Certification

COR Canada

corCOR is the organic standard in force in Canada.

In June, 2011, the Government of Canada entered into an arrangement on the trade of organic products with the European Union. Canada has accepted that, pursuant to the Canadian Food Inspection Agency Act and the Canada Agricultural Products Act, agricultural products produced and processed in accordance with the European Organic System, are produced and processed under an organic certification system that provides safeguards and guidelines governing the production and processing of such products that are equivalent to the requirements of the Canadian Organic Products Regulations, 2009.

Subject to the conditions as set forth in Appendix 1, agricultural products produced and processed in conformity with the European Organic System will be deemed equivalent to those products produced and processed in accordance with the Canadian Organic Products Regulations, 2009 and Canada's Organic Program and may be sold, labelled or represented in Canada as organic, including by display of the Canadian organic logo as well as the organic logo as set out in Commission Regulation (EC) No 889/2008.

Organic products certified in accordance with the EU regulations and exported to Canada may bear the Canada Organic Logo.
Please note that organic products imported into Canada must meet Canadian labelling requirements.
The use of the Canada organic logo is only permitted on products that have an organic content that is greater than or equal to 95% and have been certified according to the requirements of the Canada Organic Regime. The use of the organic logo is voluntary but when used it is subject to the requirements of the Organic Products Regulations (OPR).
Imported products must meet the requirements of the Canada Organic Regime. Imported products that bear the logo must include:
• the statement "Product of", immediately preceding the name of the country of origin, or
• the statement "Imported", in close proximity to the logo
This statement must appear on the label in both French and English, unless a bilingual labelling exemption applies.
The label of an organic product subject to the Organic Products Regulations must bear the name of the control body that has certified the product as organic. Please note that EU control body/authority code does not replace the requirement for the name of the control body/authority.
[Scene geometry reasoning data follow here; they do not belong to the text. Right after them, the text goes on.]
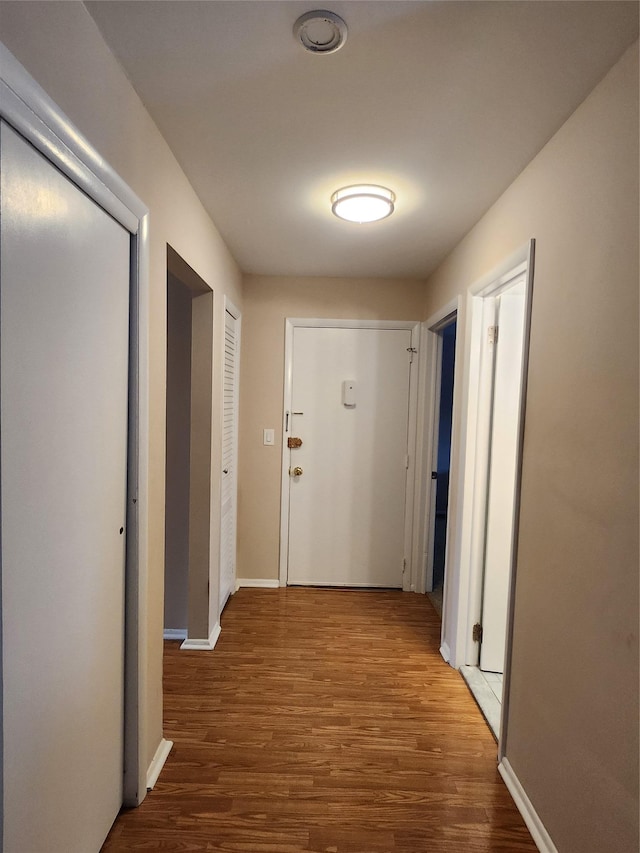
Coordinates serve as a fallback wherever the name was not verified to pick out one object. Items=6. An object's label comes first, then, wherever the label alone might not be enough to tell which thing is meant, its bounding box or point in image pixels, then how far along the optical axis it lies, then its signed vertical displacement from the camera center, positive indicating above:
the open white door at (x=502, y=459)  2.19 -0.22
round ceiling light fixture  1.88 +0.88
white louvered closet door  2.83 -0.30
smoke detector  1.03 +0.89
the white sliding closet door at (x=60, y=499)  0.88 -0.23
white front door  3.29 -0.33
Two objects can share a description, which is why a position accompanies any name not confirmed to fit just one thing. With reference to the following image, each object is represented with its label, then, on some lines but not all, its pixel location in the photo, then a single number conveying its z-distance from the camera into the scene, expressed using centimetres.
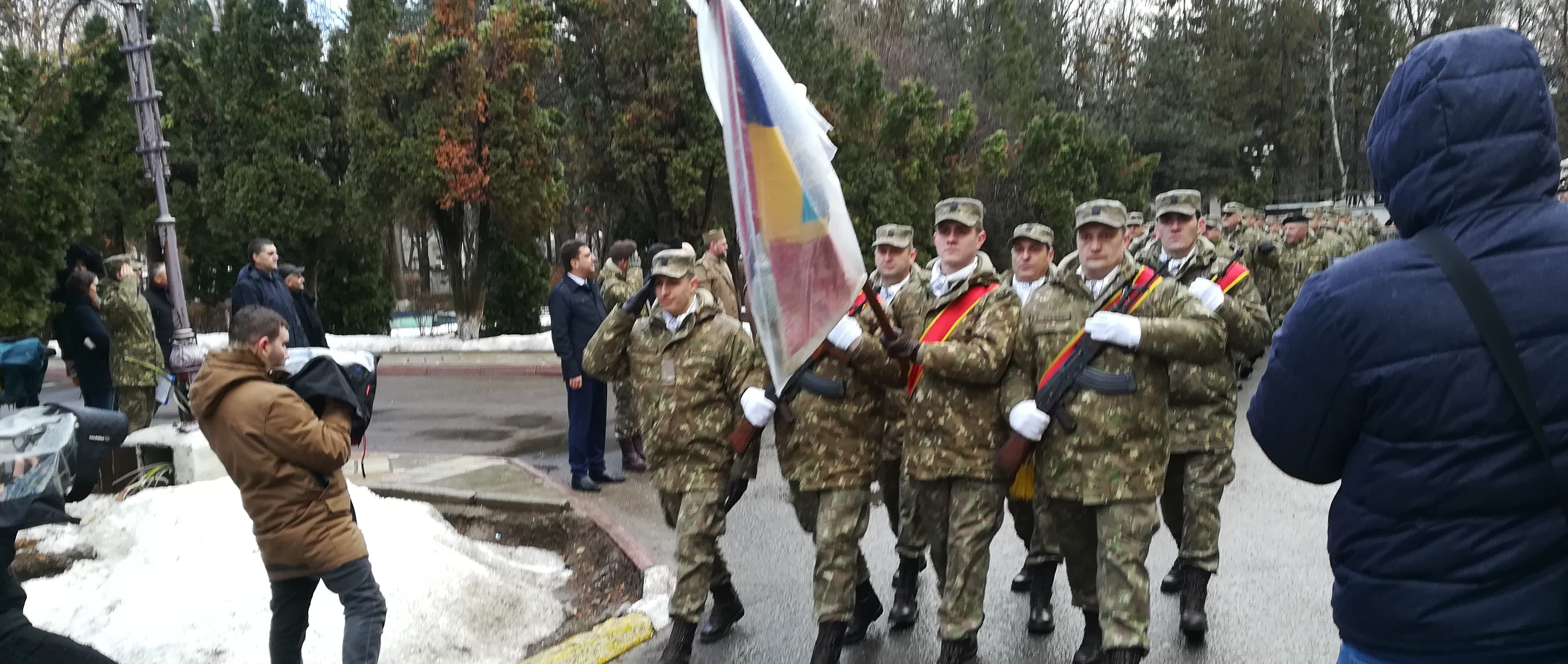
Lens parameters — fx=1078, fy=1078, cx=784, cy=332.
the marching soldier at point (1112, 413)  408
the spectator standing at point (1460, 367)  190
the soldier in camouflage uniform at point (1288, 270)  1278
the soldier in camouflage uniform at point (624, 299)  860
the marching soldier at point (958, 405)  430
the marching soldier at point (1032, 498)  488
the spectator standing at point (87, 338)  935
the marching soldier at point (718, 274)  896
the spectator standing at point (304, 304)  975
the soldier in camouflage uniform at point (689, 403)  463
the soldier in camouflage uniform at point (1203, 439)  491
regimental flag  369
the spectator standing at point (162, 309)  1086
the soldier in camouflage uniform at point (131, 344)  948
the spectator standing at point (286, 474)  357
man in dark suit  798
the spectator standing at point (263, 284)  830
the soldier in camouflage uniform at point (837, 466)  448
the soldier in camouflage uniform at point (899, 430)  511
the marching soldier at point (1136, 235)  833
For more information about COR click HERE

For more information about Equivalence Agreements between CANADA and other countries click HERE

Joint statement on the scope extension of the EU-Canada Organic Equivalence Arrangement

April 7, 2016 – Ottawa, Ontario – Agriculture and Agri-Food Canada

European Union Commissioner for Agriculture and Rural Development Phil Hogan and the Honourable Lawrence MacAulay, Canadian Minister of Agriculture and Agri-Food, today released the following statement:

"The Government of Canada and the European Commission are pleased to announce the scope extension of the EU-Canada Organic Equivalence Arrangement (EUCOEA) which enters into force today.

"After 5 years of successful implementation of the EUCOEA, we have agreed to extend the scope of the products that can be traded under mutual recognition.

"Organic wine has now been included in the scope of the EUCOEA. This will allow organic wine certified to the EU or Canada organic standards to be sold and labelled as organic in both markets. Initially, organic wine was not included in the EUCOEA scope due to the review of labelling and wine organic production rules in place in the EU. The new rules were adopted in 2012.

"Until now, the import of organic products from Canada into the EU was limited to products grown or processed entirely in Canada. Going forward, Canadian organic processed products certified to Canadian organic standards and imported into the EU can contain organic ingredients from third countries.

"This decision follows a thorough assessment of the equivalence of EU and Canada organic wine production standards and import control systems."